(Data extracted from a collection)
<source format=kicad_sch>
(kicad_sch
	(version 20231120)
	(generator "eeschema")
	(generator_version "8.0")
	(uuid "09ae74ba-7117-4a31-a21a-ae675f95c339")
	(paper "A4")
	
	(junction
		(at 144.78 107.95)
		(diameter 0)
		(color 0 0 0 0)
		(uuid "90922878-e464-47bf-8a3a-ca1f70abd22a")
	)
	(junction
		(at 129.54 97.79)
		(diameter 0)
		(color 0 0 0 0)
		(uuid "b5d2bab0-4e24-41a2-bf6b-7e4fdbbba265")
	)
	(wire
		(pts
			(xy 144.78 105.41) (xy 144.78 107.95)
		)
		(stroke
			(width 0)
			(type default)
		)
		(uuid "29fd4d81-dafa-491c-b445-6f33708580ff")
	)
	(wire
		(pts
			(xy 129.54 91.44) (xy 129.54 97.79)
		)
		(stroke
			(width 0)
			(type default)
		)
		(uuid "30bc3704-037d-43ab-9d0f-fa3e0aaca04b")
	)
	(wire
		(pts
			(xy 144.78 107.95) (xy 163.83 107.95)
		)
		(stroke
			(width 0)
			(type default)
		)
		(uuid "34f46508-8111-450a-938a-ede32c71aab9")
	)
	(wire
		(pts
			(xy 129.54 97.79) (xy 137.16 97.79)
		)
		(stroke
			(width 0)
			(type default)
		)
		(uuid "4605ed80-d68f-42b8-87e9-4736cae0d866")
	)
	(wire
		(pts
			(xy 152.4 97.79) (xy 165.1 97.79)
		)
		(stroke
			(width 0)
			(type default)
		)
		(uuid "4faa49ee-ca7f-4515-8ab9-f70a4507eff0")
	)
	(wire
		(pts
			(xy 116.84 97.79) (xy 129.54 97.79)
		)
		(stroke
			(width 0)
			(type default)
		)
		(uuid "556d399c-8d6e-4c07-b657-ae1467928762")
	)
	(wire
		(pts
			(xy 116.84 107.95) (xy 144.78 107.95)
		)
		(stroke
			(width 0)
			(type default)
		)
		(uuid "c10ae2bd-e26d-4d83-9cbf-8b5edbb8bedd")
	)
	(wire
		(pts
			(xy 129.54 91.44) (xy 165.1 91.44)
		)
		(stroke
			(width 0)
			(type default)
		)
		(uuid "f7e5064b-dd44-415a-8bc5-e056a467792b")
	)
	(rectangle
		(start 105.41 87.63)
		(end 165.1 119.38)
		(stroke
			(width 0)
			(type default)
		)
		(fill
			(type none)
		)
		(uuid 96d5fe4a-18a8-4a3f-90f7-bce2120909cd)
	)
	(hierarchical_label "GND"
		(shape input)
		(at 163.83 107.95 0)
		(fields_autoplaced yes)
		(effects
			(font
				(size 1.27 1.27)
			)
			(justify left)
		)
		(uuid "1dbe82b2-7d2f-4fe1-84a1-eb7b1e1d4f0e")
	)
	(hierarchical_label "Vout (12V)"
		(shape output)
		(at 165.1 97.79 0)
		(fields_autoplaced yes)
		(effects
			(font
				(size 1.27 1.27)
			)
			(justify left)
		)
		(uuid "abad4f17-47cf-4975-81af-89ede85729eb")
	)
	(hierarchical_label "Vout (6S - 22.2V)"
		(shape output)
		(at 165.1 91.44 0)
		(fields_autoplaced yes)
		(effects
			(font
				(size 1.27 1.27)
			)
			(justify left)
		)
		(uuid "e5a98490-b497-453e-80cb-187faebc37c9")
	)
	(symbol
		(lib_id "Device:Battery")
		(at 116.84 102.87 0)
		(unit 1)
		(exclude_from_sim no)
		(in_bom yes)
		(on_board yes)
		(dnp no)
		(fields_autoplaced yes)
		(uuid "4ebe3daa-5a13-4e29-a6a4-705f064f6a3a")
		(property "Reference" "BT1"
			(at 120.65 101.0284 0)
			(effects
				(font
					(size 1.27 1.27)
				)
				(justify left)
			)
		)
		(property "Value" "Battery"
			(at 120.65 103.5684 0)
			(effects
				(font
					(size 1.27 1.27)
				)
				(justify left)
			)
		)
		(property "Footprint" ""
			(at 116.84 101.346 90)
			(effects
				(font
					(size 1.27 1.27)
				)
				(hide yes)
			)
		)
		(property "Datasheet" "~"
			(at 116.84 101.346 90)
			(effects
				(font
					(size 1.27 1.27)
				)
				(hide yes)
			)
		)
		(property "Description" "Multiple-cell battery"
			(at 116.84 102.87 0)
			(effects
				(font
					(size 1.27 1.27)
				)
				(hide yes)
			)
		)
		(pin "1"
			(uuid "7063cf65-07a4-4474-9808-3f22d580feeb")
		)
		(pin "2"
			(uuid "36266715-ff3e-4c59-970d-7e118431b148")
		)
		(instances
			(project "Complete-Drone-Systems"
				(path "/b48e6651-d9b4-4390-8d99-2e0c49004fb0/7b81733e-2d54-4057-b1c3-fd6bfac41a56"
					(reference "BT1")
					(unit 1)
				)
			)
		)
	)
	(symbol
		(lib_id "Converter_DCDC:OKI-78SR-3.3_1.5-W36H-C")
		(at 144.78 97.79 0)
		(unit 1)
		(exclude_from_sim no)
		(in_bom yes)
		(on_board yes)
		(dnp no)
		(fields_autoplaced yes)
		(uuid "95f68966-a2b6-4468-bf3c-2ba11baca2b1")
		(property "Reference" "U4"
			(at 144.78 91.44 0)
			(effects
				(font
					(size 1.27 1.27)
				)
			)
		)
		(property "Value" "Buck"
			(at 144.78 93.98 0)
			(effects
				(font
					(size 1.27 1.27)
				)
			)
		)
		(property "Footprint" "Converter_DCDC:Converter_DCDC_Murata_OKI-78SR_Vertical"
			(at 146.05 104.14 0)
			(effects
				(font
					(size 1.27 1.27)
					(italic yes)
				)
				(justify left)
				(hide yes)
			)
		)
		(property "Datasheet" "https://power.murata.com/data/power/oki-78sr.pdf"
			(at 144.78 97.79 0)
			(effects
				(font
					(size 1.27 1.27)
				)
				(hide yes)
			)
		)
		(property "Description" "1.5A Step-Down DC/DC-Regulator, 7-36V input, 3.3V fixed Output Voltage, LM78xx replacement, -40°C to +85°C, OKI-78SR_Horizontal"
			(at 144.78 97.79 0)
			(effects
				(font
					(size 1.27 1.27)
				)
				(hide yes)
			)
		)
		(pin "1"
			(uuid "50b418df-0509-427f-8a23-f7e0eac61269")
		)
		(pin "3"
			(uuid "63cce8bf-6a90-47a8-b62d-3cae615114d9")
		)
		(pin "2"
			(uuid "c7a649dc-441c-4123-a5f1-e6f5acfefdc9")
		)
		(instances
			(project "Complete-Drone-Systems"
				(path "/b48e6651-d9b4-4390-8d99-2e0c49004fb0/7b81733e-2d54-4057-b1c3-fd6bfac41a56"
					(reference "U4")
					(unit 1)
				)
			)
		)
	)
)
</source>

* * *

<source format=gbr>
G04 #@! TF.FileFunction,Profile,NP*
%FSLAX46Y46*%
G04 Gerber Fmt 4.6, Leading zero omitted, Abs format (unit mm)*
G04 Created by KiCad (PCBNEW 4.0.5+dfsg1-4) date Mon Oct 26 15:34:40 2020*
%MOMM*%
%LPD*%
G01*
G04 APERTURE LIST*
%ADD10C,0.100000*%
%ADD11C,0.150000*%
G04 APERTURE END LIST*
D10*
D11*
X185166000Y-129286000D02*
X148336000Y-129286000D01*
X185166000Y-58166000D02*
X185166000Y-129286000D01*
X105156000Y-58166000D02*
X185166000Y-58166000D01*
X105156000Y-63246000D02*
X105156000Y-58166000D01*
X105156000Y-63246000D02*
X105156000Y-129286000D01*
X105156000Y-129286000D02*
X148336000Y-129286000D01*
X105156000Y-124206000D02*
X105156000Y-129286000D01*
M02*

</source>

---

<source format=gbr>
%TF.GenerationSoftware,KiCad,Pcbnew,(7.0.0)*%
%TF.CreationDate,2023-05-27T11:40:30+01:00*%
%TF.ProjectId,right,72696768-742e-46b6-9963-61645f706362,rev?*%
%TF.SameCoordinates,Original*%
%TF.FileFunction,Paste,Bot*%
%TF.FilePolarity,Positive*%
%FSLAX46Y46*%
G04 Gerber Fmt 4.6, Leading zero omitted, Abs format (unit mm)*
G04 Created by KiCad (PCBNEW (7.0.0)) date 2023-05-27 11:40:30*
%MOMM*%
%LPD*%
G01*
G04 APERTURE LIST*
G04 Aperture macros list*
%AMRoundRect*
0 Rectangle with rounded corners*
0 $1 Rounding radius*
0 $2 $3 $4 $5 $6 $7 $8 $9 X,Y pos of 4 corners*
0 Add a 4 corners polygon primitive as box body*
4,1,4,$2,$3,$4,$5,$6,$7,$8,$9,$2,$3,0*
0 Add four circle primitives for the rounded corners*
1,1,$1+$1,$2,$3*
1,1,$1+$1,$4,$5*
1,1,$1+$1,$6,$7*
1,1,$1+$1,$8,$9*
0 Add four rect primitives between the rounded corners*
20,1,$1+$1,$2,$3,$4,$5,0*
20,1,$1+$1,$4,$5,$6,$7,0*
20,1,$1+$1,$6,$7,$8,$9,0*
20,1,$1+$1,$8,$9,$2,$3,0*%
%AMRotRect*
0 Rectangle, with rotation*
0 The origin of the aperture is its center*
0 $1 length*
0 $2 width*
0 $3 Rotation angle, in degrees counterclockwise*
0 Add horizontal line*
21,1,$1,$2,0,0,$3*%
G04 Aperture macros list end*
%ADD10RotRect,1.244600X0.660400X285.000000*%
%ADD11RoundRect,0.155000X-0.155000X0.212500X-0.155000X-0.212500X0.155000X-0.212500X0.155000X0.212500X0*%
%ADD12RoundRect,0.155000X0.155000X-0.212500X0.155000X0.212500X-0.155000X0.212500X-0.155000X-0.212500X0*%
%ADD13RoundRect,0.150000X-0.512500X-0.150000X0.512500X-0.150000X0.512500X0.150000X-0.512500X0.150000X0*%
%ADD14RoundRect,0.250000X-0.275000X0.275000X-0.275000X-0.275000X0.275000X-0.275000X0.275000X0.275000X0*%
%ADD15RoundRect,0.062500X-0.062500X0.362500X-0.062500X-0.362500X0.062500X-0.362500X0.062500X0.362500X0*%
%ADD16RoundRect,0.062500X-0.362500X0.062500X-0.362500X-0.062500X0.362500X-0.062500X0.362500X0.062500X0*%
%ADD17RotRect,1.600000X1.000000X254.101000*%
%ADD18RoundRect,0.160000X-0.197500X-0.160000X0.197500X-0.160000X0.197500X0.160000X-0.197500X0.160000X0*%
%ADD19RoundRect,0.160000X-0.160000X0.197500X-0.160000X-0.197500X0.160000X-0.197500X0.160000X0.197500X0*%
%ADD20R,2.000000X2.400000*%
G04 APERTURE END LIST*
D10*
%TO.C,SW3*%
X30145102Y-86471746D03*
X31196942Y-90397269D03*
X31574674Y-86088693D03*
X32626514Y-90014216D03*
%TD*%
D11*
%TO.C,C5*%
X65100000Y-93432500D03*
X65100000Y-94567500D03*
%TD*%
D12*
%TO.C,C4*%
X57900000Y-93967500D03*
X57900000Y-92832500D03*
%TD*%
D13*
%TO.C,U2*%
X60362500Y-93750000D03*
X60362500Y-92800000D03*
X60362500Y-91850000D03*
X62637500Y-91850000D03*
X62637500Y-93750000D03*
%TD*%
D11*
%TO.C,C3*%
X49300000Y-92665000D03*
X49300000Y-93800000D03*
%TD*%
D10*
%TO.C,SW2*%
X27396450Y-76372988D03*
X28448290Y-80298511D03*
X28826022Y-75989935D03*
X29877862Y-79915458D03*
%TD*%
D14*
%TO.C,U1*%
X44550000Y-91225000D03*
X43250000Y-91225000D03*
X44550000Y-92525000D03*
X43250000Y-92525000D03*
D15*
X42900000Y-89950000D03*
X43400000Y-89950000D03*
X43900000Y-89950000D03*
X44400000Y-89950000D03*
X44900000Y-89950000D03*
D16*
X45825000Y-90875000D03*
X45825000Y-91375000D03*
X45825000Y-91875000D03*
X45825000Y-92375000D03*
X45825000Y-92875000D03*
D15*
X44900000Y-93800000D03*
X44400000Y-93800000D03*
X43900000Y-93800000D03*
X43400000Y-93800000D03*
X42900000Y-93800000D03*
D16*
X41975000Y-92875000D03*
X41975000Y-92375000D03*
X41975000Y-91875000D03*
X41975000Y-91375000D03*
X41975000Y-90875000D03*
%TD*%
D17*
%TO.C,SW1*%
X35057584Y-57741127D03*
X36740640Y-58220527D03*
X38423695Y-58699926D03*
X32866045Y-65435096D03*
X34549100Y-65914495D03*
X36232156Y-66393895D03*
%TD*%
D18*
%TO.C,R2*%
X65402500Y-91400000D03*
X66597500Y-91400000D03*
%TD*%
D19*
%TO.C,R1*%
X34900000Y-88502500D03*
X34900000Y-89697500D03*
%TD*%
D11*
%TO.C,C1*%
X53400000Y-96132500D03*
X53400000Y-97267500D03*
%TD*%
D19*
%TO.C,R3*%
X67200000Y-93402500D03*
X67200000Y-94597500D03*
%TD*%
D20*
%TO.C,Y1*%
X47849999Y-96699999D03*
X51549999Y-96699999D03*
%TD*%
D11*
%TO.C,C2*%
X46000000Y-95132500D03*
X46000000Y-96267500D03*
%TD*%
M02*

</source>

> _What this task involves_:
Within the data above, find the lines that contain the word "Value" and copy each of them.

> _Response to this task_:
		(property "Value" "Battery"
		(property "Value" "Buck"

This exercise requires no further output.